Imagine yourself stranded in a desolate spaceship, looking down the long hallway of a metallic gray corridor. Five doors on each side surround you, and in order to escape this spaceship and find your way back to safety, you have to go through each door in order to find the exit. Some of the doors are locked, some of them aren’t locked but won’t budge, and only two of the doors will open.
Now let’s imagine that you’re not keen on leaving yet. You have to find a crew to get to the hangar bay and man a smaller ship in order to escape. And this crew will consist of several smart and capable space explorers. You’ll have to arm yourselves with laser weaponry and the best spacesuits you can find on the ship. But there’s a twist; the laser weaponry is powered by instruments, and only the best progressive musicians could power these reverse-archaic devices. Need to break down a metal door that won’t budge? Get the best synthesizer/bassist or drummer to play their instrument so hard that the door gets shot all the way to the other side of the room. Need to pick the lock on one of the doors? Get an electric mandolin player, electric violinist or keyboardist to laser their way through the advanced locking mechanisms on the door.
This spaceship scenario sums up FM’s 1978 release Direct to Disc. While there are brief bits of vocals, the album is mostly an experimental collage of instruments. It’s as if each instrument is talking to each other on both fifteen minute tracks of the album, “Headroom” and “Border Crossing”, eager to work together and escape the rusting spaceship. Keyboards and synthesizers, played by Cameron Hawkins, range from rhythmic time machines to heavenly string warps to melodic wormholes, interchanging their mission within the context of each song. Unless the instrumentation credit is also wrong, there is no guitarist. In fact, the stringed player, Ben Mink, plays a swaying electric violin and an impressive electric mandolin performance for the album, although for the era where this album came from, it makes sense that FM would try to push experimentation, which each song consists of throughout.
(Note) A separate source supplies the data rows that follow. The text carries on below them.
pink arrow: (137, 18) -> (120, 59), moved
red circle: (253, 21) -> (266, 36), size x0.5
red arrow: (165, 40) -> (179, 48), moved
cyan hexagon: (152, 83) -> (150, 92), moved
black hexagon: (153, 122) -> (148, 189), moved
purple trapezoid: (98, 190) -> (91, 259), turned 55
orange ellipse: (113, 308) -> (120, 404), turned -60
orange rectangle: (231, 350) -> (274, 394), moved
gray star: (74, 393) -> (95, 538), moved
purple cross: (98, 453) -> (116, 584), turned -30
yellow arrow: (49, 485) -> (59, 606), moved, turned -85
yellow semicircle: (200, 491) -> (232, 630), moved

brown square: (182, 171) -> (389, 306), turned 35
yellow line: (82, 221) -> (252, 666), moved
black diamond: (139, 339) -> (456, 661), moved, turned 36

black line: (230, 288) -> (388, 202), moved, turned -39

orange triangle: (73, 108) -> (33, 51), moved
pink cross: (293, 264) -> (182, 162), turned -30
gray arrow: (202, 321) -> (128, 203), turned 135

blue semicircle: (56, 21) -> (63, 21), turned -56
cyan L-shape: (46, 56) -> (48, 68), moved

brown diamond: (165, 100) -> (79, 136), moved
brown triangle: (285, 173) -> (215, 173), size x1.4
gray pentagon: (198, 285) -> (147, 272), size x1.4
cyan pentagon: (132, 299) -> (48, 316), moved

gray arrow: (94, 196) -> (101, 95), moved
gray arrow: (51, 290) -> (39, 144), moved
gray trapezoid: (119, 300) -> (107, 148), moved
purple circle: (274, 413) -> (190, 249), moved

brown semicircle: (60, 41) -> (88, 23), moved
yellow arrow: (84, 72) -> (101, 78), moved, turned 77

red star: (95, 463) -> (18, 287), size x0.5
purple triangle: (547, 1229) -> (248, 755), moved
While the synthesizers and bass interchange duties in terms of rhythmic functions, the bass parts often take charge of both the rhythm and chords played underneath, especially a few minutes after the intro to “Headroom”. Since there is no guitar on the record (again, just electric mandolin), the primary lead instrument is the electric violin and, interestingly enough, the drums. Yes, there are several minutes of each song completely devoted to drum fills and solos, where the other instruments fade out and give Martin Deller his dues, who I would argue is on par, if not better than, Neil Peart in terms of style and identity. There are even bongos and congas on the first track, displaying a diverse range of influences with world music elements also on the album short in track listing but not in minutes of wild progressive rock adventures and the like.
Overall, if you were aboard a spacecraft and could only utilize a crew of experimental and virtuoso musicians to run your ship, this album would be your soundtrack and these musicians would be your engineers, scientists, and escape aficionados. You’d be off the ship in no time blasting through the cosmos! Enjoy the ride!